Creating Chinese New Year in lockdown
Chinese students are determined not to be defeated by the restrictions currently in place to keep them safe and healthy. According to Yinbo Yu of the UK Council for International Student Affairs and originally from Beijing, Chinese students are resourceful in planning to stay connected online even if they cannot meet easily in person.
“Celebrating cultural holidays and festivals of all kinds is extremely important to international students, and Chinese students are no exception. The Spring Festival is a time of renewing bonds of family and community, and over the years Chinese students have shared their New Year celebrations with the wider university and communities they call home for their period of study.
“This year we won’t see the same shows, dance and music in person but Chinese students are resilient and they will be making special meals and staying in touch with family and one another. It is important though that they are also supported at this time when it is only natural to feel the absence from home and family more sharply than usual.”
In times of challenge, a sense of community is even more important and students and teachers are committed to reaching out to one another and to supporting well-being. In student accommodation, groups of students are also planning their own feasts and decorating flats to recreate some of the spirit of new year in their home from home.
In the UK, many students are also planning to go online and watch the live stream of the CCTV New Year’s Gala, including music, magic, dance, and the extraordinary spectacle of Chinese opera.

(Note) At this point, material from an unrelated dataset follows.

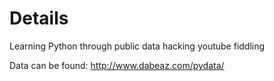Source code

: # Details

Learning Python through public data hacking youtube fiddling


Data can be found: http://www.dabeaz.com/pydata/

Broadcast live to the world by China Central Television, it has the largest audience for any gala in the world – with over 1.2 billion viewers in 2020.
Study Group students studying on pathway and foundation programmes in Study Centres around the world also have plans for the Spring Festival. Study Group student Daniel shares his plans for Chinese New Year:
“Due to the Coronavirus this year, the traditional flower market in Guangzhou was cancelled. However, the custom of “dressing up” our home in Chinese New Year will not change. During the New Year, my family and I will still go to the streets to purchase some flowers and decorations, give our home a new look.”
Nevertheless, as with so much of education during the past year, the importance of connecting online is also crucial. Family Zoom meetings mean that those who are separated by thousands of miles can still see one another. Children can honour parents and grandparents and news can be shared.
Most of all, families can be sure that for now they can keep one another safe as we wait for the vaccinations, which will allow us to all meet and celebrate together in person once more. As Confucius himself taught, “有朋自远方来，不亦乐乎? (yǒu péng zì yuǎnfāng lái, bú yì lè hū?) - Is it not delightful to have friends coming from afar?”
Emma Lancaster, Study Group CEO, shares her thoughts on Chinese New Year:
“As a global organisation focused on international education, Study Group has many students and staff from China or who have personal connections with the Chinese community. Chinese New Year is a time of coming together, and from Beijing to Sydney or London, many of us have wonderful memories of the Spring Festival and enjoying celebratory meals together.
“This year it is very different. In most parts of the world, some degree of restriction continues, but there is a lot to celebrate. Our teachers have found new ways to teach and students have continued to learn. Our whole community have supported one another practically and emotionally. We have found hope and determination that we will come out of the other side of this.
“The good news for this new year is that students will still go onto their degrees and then take up successful careers, while never forgetting the struggles and losses caused by COVID-19. Thanks to the achievements of global science in developing effective vaccines, we can genuinely look ahead with optimism.”